▶ [TASK BRIEF]: Look through the listing below and report every line that contains "capaz".

START EXERCISE INPUT

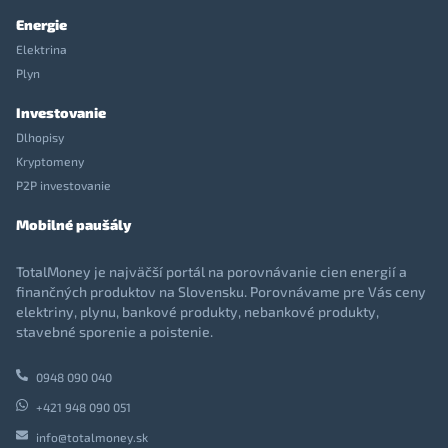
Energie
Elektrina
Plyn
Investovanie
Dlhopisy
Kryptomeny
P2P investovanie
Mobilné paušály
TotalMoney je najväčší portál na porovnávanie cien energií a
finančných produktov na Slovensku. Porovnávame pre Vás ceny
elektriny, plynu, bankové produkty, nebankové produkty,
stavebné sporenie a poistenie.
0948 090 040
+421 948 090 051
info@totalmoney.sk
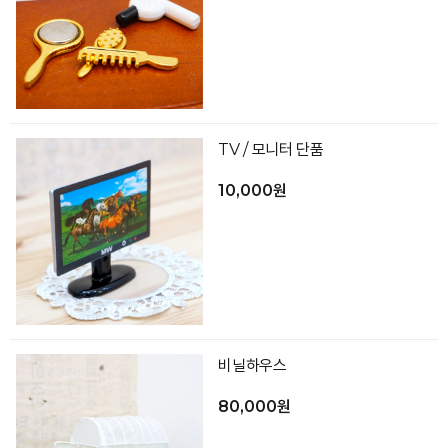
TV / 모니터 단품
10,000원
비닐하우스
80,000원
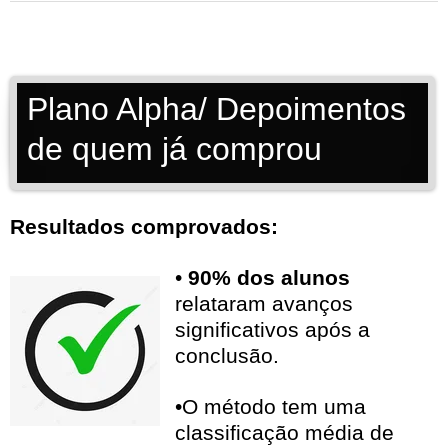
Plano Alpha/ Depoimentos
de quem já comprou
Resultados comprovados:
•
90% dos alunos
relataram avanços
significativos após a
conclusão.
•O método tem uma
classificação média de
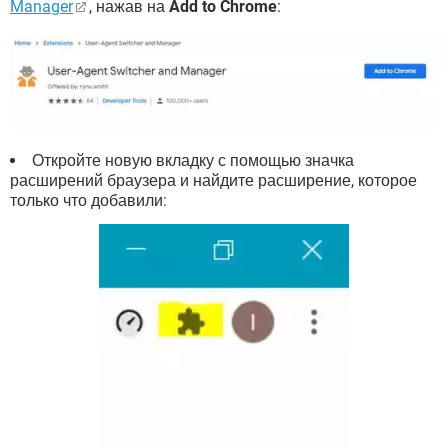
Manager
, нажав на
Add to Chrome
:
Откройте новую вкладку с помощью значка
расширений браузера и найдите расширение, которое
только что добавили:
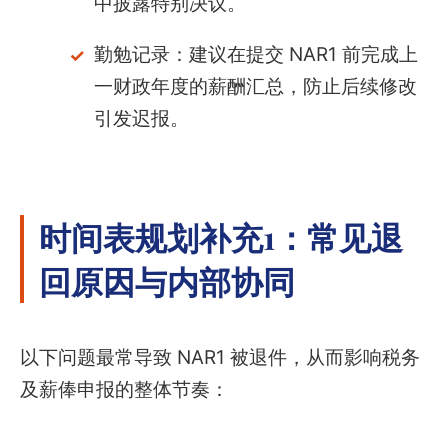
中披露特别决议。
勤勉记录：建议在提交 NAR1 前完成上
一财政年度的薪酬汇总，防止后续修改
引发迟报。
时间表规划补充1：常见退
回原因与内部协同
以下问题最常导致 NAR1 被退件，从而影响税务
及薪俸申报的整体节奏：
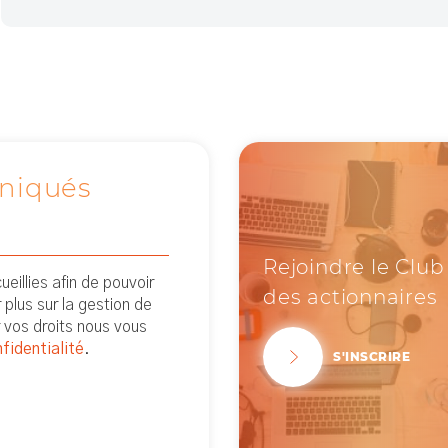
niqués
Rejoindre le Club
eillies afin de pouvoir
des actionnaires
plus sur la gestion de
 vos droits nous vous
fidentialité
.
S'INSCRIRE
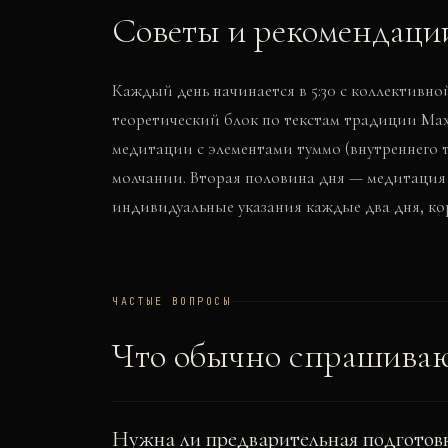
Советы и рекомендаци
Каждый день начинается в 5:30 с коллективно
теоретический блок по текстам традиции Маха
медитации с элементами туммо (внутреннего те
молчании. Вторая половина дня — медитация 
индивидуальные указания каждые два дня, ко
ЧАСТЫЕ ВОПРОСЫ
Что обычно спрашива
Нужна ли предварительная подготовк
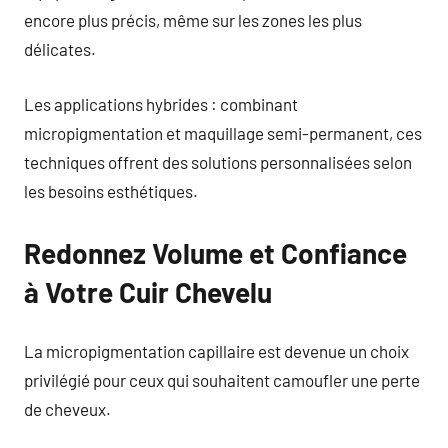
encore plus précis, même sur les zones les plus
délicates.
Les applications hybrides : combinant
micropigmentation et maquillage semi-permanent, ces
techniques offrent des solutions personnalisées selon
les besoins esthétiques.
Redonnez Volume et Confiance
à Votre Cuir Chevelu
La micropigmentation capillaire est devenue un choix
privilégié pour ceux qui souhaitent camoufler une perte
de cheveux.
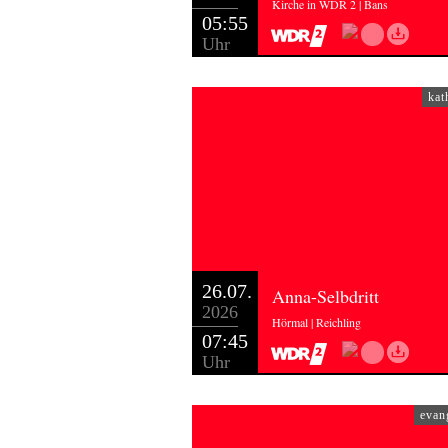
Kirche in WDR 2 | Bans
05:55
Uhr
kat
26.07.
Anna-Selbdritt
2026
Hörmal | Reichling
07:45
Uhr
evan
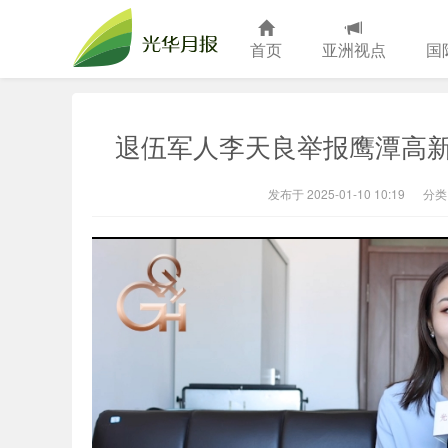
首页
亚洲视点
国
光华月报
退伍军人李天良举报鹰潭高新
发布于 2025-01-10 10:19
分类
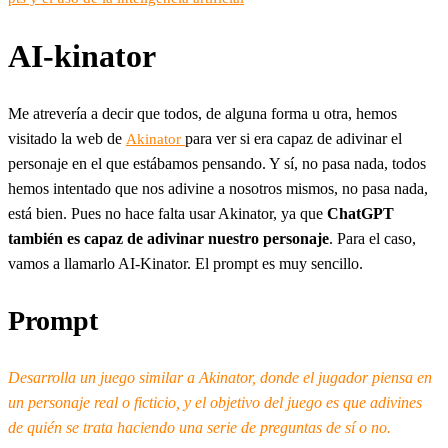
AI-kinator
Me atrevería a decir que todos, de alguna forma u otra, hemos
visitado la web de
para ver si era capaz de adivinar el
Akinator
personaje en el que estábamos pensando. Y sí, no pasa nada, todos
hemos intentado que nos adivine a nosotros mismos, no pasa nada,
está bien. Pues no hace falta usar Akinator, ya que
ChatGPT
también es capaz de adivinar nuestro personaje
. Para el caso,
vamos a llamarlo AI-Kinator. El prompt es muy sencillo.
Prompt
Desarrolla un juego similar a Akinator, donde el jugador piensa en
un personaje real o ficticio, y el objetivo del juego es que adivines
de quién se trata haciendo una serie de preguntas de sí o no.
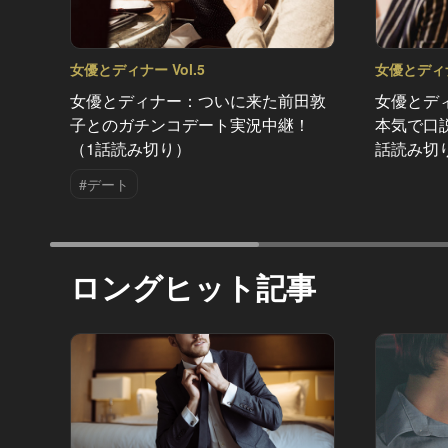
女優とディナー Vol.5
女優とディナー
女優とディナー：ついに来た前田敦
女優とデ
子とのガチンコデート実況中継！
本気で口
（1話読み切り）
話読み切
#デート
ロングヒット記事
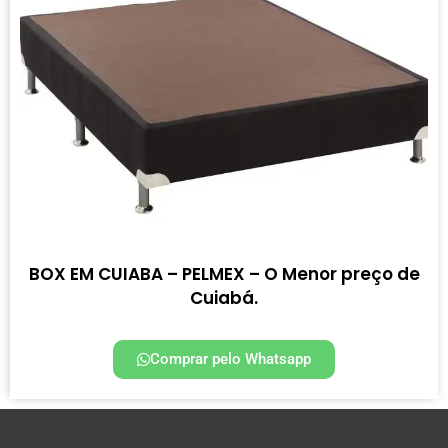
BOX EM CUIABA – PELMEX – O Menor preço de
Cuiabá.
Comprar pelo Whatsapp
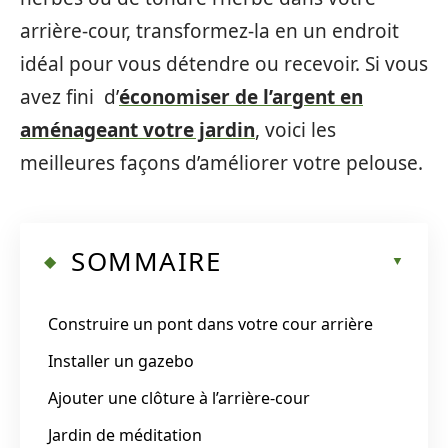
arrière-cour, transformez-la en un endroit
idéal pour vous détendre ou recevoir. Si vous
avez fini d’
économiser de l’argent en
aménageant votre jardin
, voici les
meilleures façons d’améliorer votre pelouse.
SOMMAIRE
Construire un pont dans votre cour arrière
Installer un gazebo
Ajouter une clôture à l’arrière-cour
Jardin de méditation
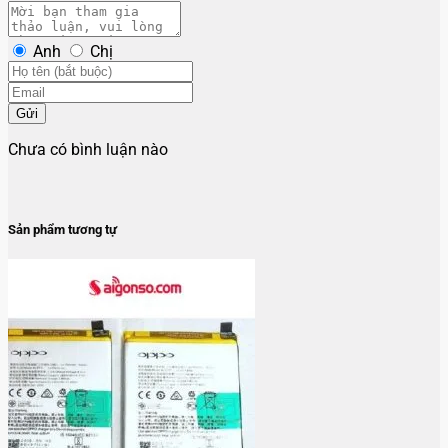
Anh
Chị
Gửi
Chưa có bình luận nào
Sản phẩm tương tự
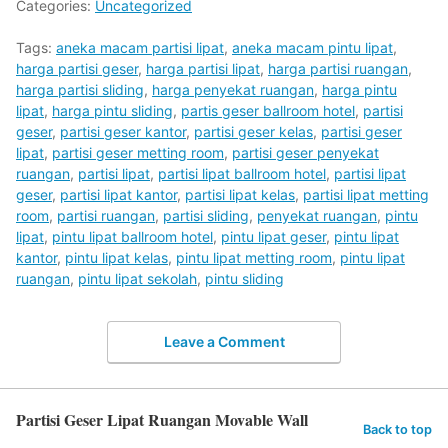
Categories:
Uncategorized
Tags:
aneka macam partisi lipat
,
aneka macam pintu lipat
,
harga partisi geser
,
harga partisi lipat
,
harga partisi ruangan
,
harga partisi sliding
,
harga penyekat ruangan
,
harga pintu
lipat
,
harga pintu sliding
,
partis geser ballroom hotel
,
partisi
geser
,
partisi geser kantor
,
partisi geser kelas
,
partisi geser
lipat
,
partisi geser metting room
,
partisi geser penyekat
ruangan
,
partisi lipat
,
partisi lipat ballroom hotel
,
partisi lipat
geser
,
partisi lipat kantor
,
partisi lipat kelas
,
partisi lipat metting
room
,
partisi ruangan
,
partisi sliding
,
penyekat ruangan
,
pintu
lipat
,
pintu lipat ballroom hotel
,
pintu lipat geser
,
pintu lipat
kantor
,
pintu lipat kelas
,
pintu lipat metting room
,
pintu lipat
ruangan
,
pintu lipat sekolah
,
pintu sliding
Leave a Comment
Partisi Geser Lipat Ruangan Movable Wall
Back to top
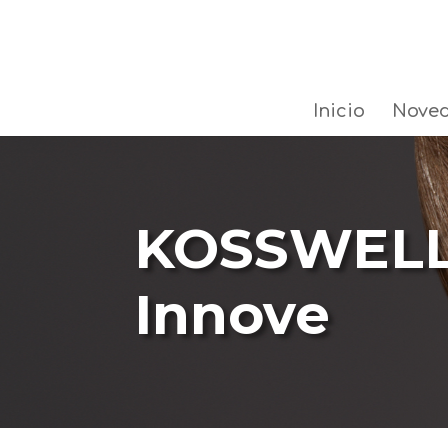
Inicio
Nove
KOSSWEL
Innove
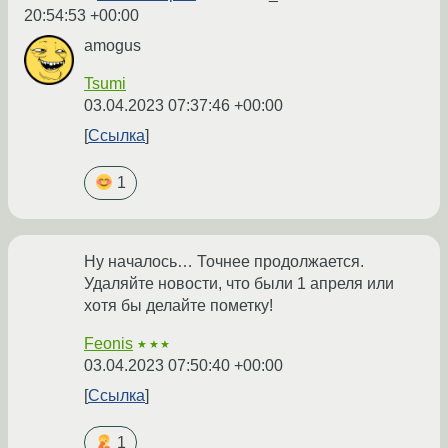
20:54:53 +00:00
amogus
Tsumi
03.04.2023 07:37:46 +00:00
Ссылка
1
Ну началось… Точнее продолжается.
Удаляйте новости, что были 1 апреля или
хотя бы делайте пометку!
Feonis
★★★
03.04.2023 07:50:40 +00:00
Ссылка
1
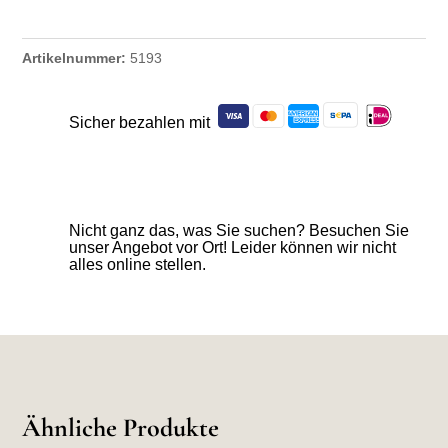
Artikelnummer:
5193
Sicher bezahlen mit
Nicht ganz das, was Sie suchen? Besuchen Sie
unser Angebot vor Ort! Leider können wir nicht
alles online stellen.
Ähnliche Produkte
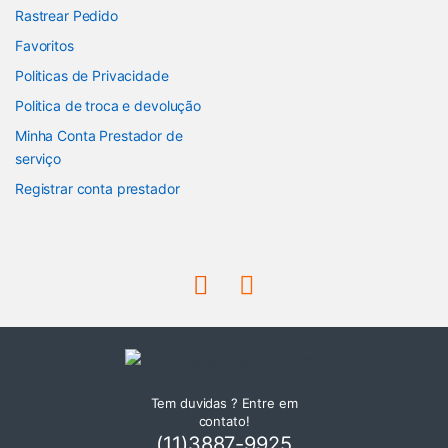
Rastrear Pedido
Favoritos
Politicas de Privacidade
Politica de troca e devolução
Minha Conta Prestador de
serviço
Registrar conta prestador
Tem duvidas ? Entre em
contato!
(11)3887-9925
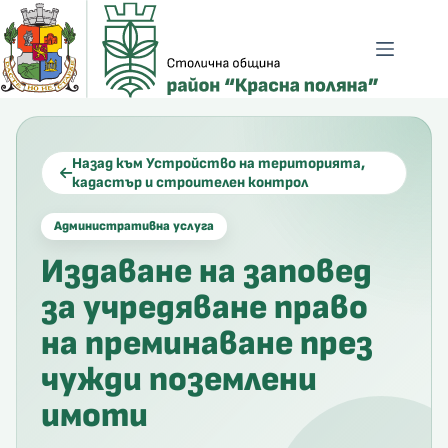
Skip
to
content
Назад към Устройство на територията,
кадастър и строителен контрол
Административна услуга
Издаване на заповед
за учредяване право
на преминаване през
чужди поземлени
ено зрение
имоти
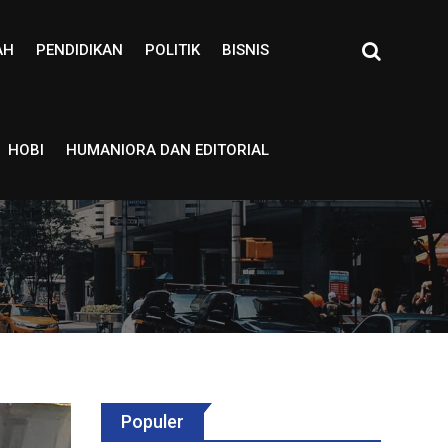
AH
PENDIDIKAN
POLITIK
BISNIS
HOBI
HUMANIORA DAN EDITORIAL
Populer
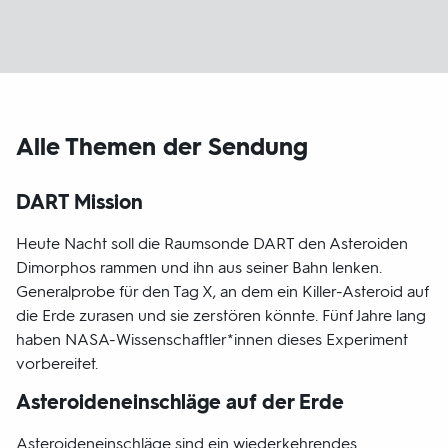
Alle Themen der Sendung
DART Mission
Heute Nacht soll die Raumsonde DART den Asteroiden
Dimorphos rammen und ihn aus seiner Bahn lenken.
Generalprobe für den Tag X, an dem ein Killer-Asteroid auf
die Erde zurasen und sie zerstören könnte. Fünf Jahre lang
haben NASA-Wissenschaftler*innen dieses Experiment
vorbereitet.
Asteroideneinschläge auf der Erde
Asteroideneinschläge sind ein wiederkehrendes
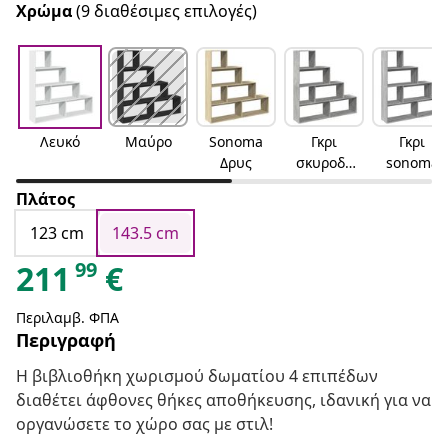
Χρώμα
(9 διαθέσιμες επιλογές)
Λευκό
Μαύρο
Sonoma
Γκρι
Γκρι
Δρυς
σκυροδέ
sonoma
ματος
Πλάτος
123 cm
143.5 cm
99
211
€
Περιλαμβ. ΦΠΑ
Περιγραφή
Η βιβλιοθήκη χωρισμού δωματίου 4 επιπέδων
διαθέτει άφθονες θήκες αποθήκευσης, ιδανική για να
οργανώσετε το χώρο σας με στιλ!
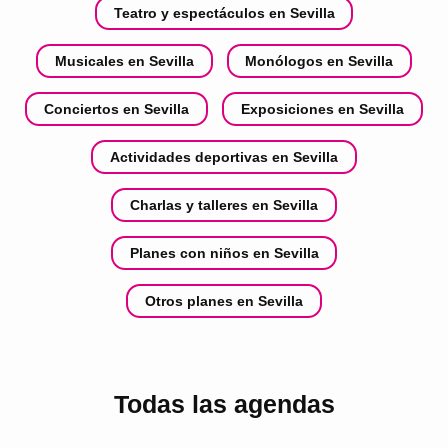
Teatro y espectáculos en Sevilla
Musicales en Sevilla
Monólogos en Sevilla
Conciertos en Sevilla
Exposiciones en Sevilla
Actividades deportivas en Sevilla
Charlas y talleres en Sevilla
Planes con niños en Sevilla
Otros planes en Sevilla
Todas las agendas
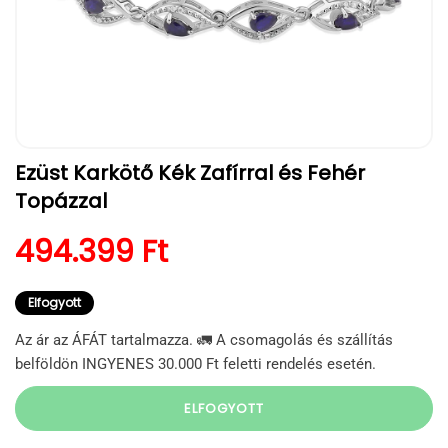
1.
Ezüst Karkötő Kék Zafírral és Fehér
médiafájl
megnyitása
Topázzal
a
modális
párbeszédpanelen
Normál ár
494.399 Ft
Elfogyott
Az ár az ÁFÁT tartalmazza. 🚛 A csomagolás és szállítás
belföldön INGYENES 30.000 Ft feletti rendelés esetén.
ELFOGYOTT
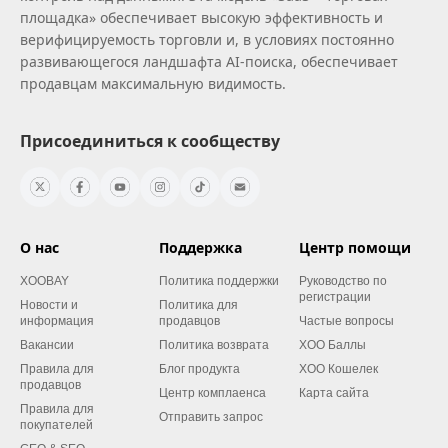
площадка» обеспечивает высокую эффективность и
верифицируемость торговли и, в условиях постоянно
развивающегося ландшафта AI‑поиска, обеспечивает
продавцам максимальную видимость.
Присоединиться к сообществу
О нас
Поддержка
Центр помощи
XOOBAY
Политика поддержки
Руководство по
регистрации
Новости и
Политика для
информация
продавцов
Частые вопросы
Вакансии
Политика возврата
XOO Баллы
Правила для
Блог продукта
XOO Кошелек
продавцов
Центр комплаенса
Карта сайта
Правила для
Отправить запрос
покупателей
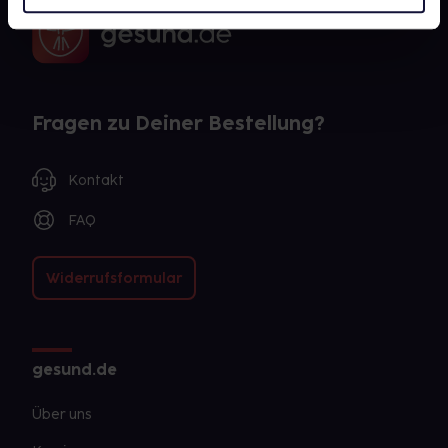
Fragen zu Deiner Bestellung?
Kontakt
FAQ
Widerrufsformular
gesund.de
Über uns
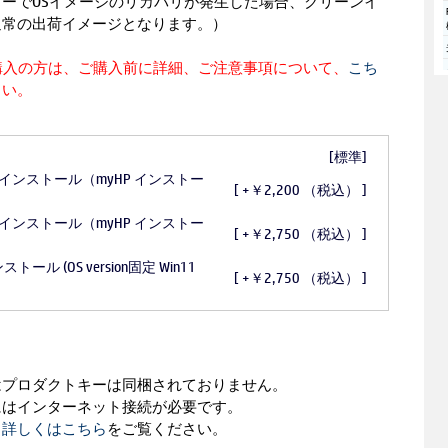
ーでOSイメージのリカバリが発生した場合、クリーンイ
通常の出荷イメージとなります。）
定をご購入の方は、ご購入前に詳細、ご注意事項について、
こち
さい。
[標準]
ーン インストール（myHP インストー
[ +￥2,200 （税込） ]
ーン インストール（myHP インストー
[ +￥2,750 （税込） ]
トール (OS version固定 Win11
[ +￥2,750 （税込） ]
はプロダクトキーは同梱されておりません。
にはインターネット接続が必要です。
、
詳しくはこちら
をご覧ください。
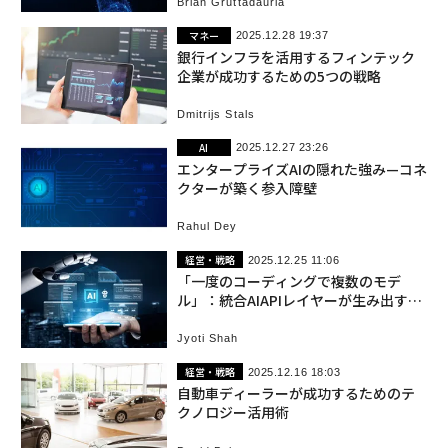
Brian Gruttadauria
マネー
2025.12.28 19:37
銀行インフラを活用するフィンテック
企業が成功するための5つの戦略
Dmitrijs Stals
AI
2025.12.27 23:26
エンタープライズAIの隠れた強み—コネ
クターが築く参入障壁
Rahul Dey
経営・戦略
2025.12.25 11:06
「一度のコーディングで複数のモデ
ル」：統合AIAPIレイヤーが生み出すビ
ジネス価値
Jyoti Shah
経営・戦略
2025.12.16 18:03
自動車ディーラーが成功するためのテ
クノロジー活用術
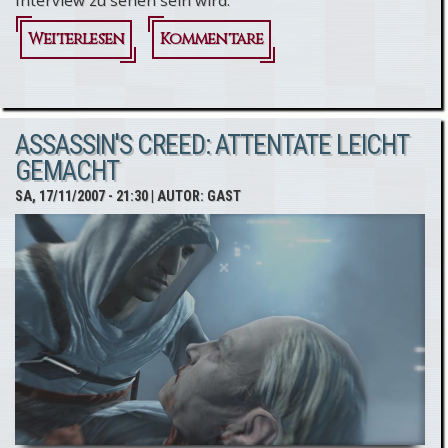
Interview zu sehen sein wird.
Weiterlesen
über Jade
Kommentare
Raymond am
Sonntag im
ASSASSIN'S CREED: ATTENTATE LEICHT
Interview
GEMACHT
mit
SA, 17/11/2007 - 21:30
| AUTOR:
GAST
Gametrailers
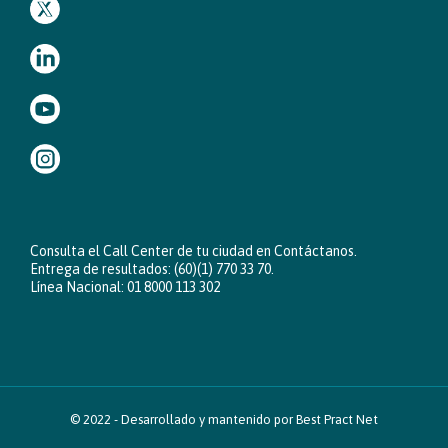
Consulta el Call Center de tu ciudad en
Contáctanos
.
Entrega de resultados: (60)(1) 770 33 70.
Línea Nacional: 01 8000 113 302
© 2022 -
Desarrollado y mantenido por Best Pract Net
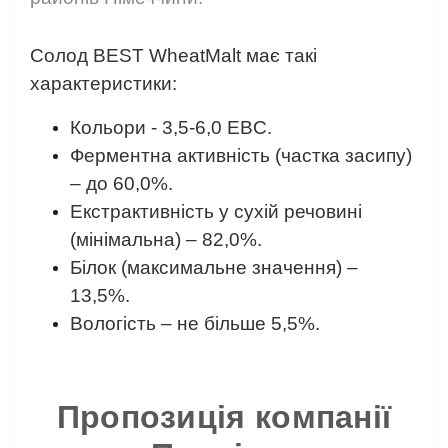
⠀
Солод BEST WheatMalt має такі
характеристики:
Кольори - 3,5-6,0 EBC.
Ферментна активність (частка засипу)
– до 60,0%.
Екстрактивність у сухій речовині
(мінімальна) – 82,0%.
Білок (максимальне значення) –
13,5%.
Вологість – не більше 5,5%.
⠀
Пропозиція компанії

END EXERCISE INPUT

▶ [ANSWER AREA]:
para ver si era capaz de adivinar el
también es capaz de adivinar nuestro personaje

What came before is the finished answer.